Source: https://drive.google.com/file/d/1w5XnqaJP_DZWwVsVnRyzTQ7BsZn-3M7H/view?usp=sharing

Reproducibility and Bias

  • Define what constitutes reproducible & replicable data science
  • Explain the challenges and limitations to reproducibility & replicability
  • Understand confirmation bias & Identify cases of confirmation bias

Reproducibility

re-performing the same analysis (with the same code) using a different analyst

Reasons for a study to fail to be reproducible

  • data not provided, unable to be shared
  • lack of peer review, or not in a transparent process
  • missing code, failure to publish code, trade secrets
  • different data provided
  • lack of computational literacy
  • different software versions, deprecated software, or legacy systems
  • lack of statistical literacy or maliciousness (p-hacking)
  • poorly written or incomplete documentation
  • no cash or funding

The Replicability Crisis

Replicable

re-performing the experiment and collecting new data

Replicability is harder than reproducibility

because, by definnition, the underlying data are different. And data are variable.

Replicability

“The measurement can be obtained with stated precision by a different team using the same measurement procedure, the same measuring system, under the same operating conditions, in the same or a different location on multiple trials.”

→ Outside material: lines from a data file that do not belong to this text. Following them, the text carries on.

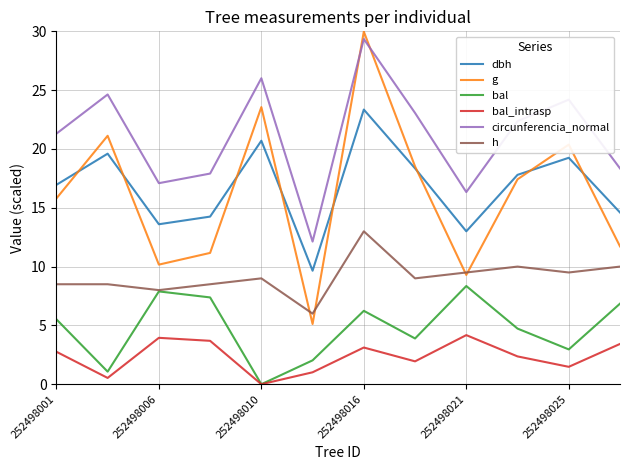

True or false: h and circunferencia_normal cross at least once.

False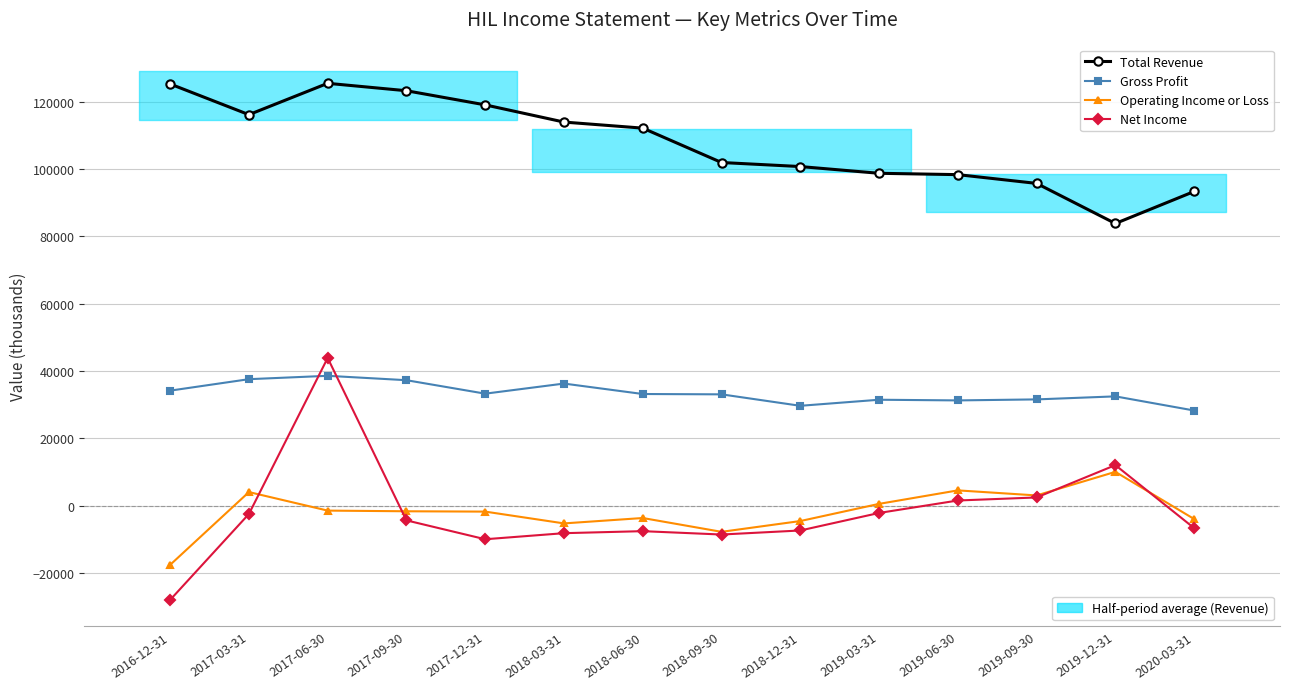

The value of Net Income at 2019-12-31 is 5663. True or false?

False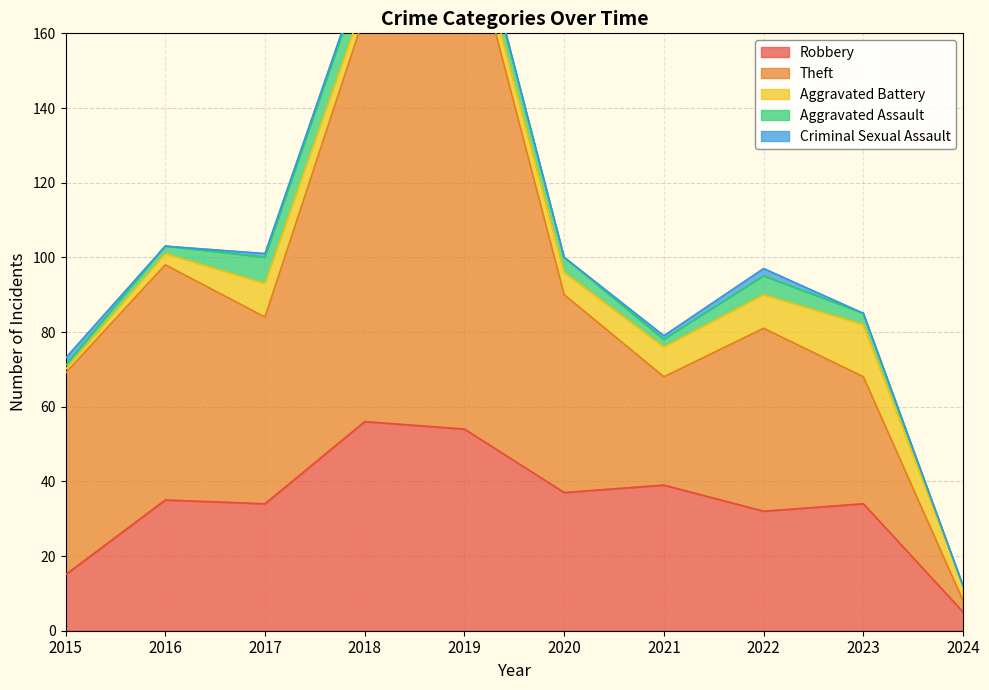

Is it true that Robbery equals 54 at 2020?

False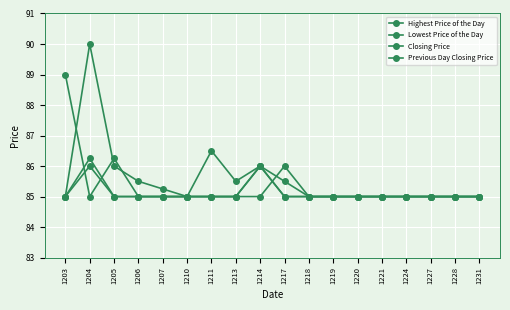

List the series in order of their peak value, lowest first.

Lowest Price of the Day, Closing Price, Previous Day Closing Price, Highest Price of the Day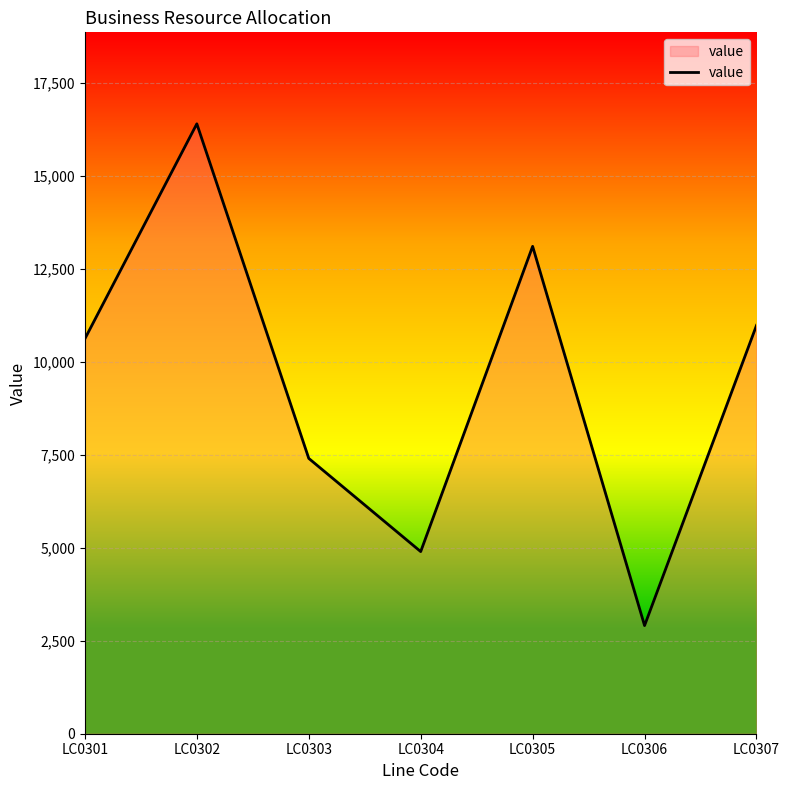

Which label corresponds to the smallest value in the chart?

LC0306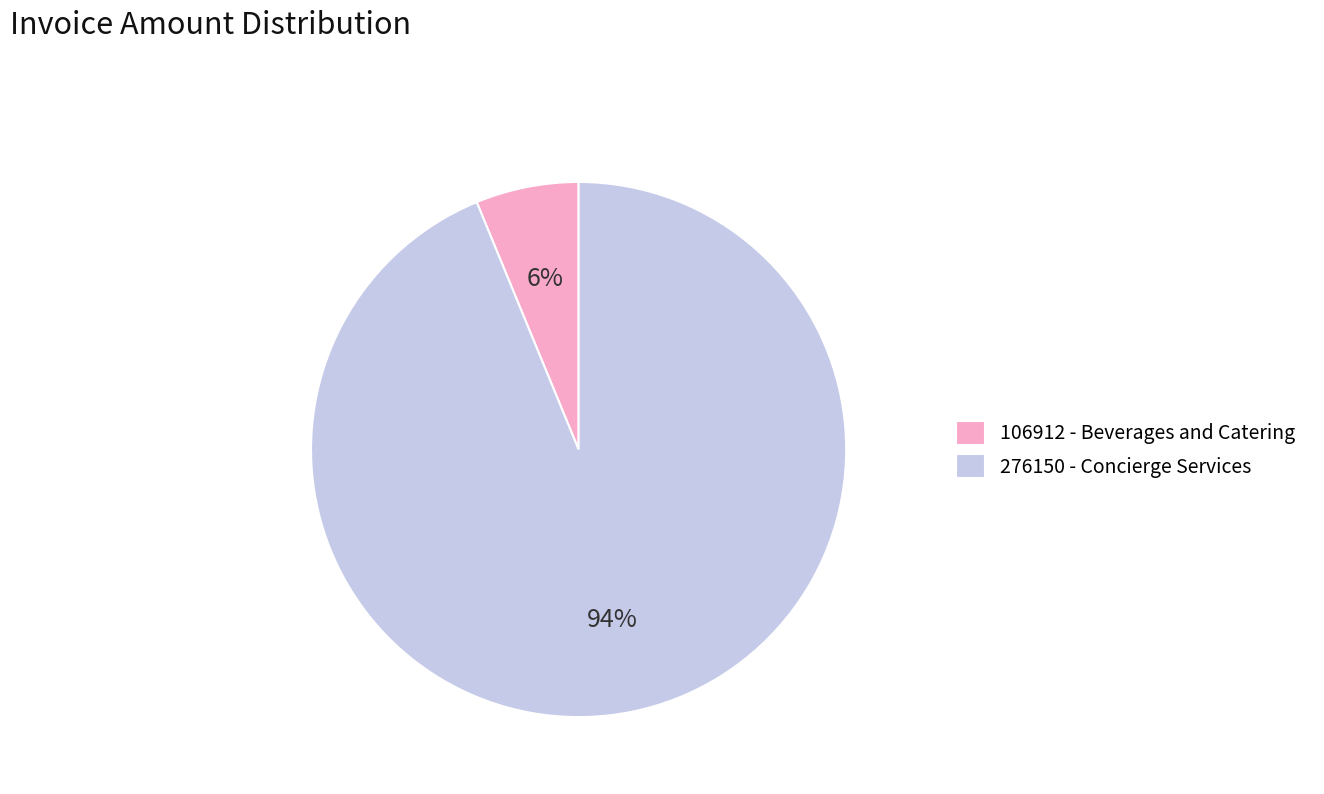

How many segments does this pie chart have?

2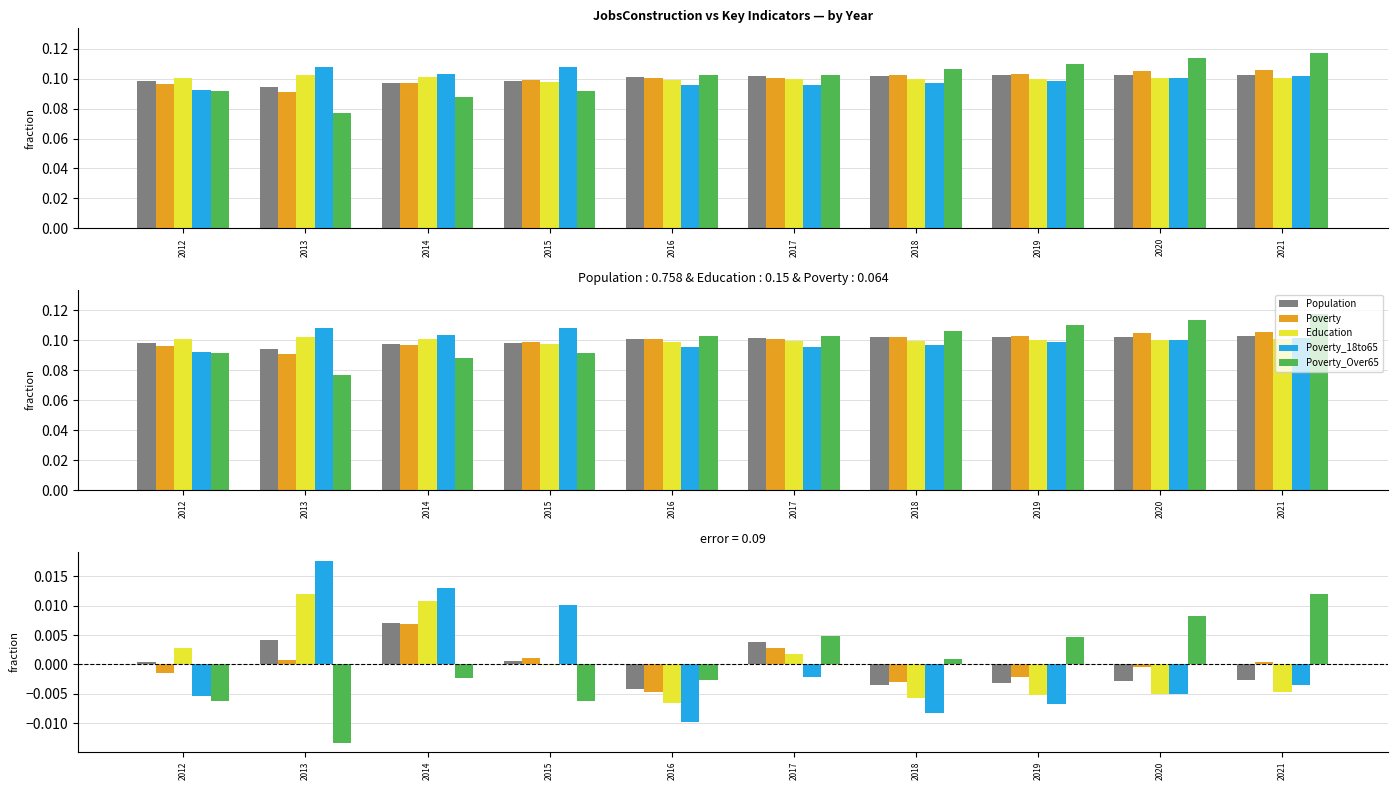

The value of Poverty_Over65 at 2020 is 0.0. True or false?

True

Reasons for a study failing to replicate

  • Finding was not “real” (or small effect size)
  • Measurement error
  • Variable finding (things change over time)
  • Samples come from different populations
  • Different experimental design or conditions
  • Fraud

The Unicorn Test

If you find a “unicorn” result, return to your data several times and from a different view points until you are fully convinced.

Cognitive Bias

A cognitive bias wherein humans have a tendency to search for, interpret, favor, and recall information in a way that confirms one’s preexisting beliefs or hypotheses.